The kids lined up after lunch on Tuesday to have their picture made with McGruff the crime dog - but he's not the only animal crime fighter they've gotten the chance to meet this week. Camper Paige Keller says, "We've gotten to meet other police officers with horses and then another police officer in the classroom with a dog. They were teaching us what they do and stuff." Learning about what these officers do and other aspects of law enforcement as well. The visit by McGruff was followed by a trip to the Chatham County Courthouse. The kids learned about the different courts and what the process through those courts is like for those who get arrested. Some children, like Alexis Fowles, viewed the things they were learning as a potential future career, "I'm interested in being a police officer because we get to catch criminals and stuff like that."

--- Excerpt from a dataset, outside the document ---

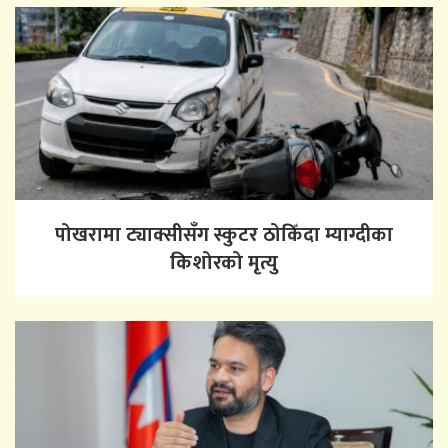
पोखरामा ट्याक्सीसँग स्कुटर ठोकिँदा म्याग्दीका
किशोरको मृत्यु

Other were just interested in learning something new. Metro Police spokeswoman Eunicia Baker says, "We've talked to them about nutrition. We've talked to them about bullying. We've talked to them about fighting and who - like aggressors and victims and bystanders - just to teach them some like skills that they will be able to take with them now and then to go back into their community and take with them a bit and share it with their peers." But those lessons are all mixed in with a lot of fun. "I'm doing activities and we sit around and have snacks. We do fun stuff and I like it more better than my other camps," says Alexis.

Of course the camp also allows Metro's Juvenile Officers to continue building relationships with kids in the community - an integral part of their job. The camp was free of charge and open to anyone. It was such a success - Metro Police say they will likely hold it again next summer.